Adiantum lianxianense is a species of maidenhair fern native to China. While the IUCN Red List describes it as extinct, due to habitat loss, it may still survive, as it has frequently been confused with other members of the genus.

==Taxonomy==
The species was first described as distinct by Ren-Chang Ching and You-Xing Lin in 1980. The type specimen was collected by Rev. Benjamin Couch Henry in Lianzhou (Lianxian) in 1881, but was initially determined to be Adiantum gravesii. Ching and Lin distinguished A. lianxianense from that species by its more soft and delicate habit, its slender, hairlike stalks, smaller pinnules obovate or obovate-oblong in shape (rather than broadly ovate or obovate-triangular), and a long stalk 1.5 mm wide.

A 2012 paper purporting to show that A. lianxianense was genetically nested within A. gravesii led the authors to suggest that, due to their genetic and morphological similarity, A. lianxianense should not be treated as a distinct species from A. gravesii. However, this specimen (J.-M. Lu 441, from Guangdong) was subsequently re-identified as A. mariesii.

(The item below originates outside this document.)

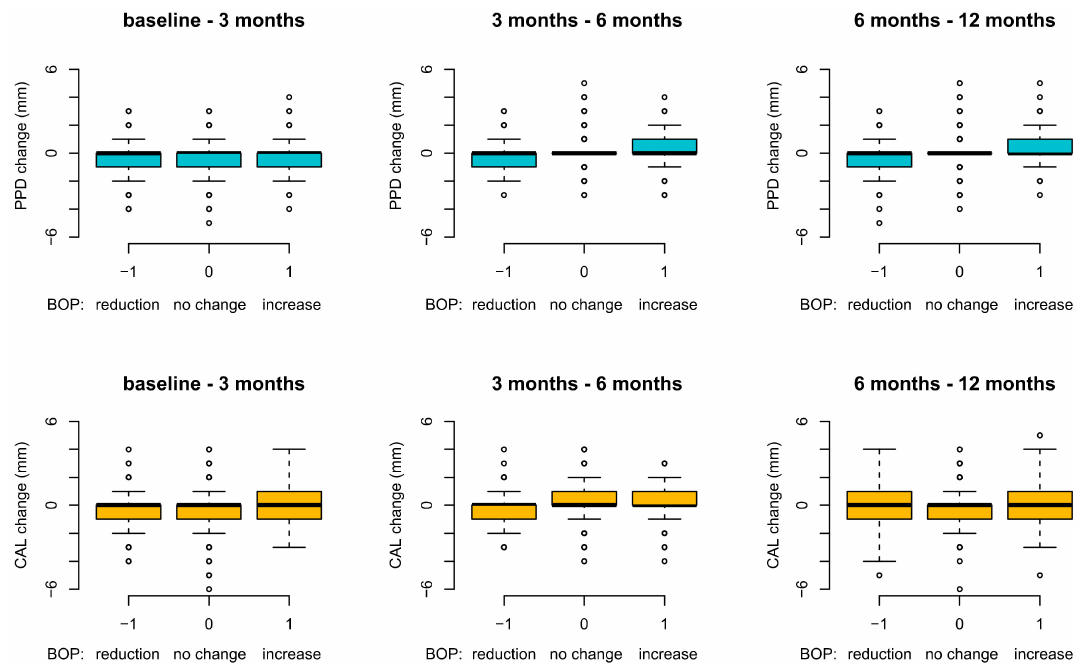
Figure 2. Site-based analysis: PPD and CAL changes in relation to BOP over 12 months (BOP: bleeding on probing; PPD: probing pocket depth; CAL: clinical attachment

==Distribution and habitat==
Its natural habitat is subtropical or tropical moist lowland forest.

==Conservation==
The IUCN Red List assessment for A. lianxianense in 2004 declared it to be known only from Guangdong and extinct due to habitat loss. However, the species was reported to have been found in Guanxi in 2011, while a 2012 review of narrowly distributed pteridophyte flora in Asia described its range as extending through Guangdong, Guizhou, and Hunan, and did not describe it as extinct.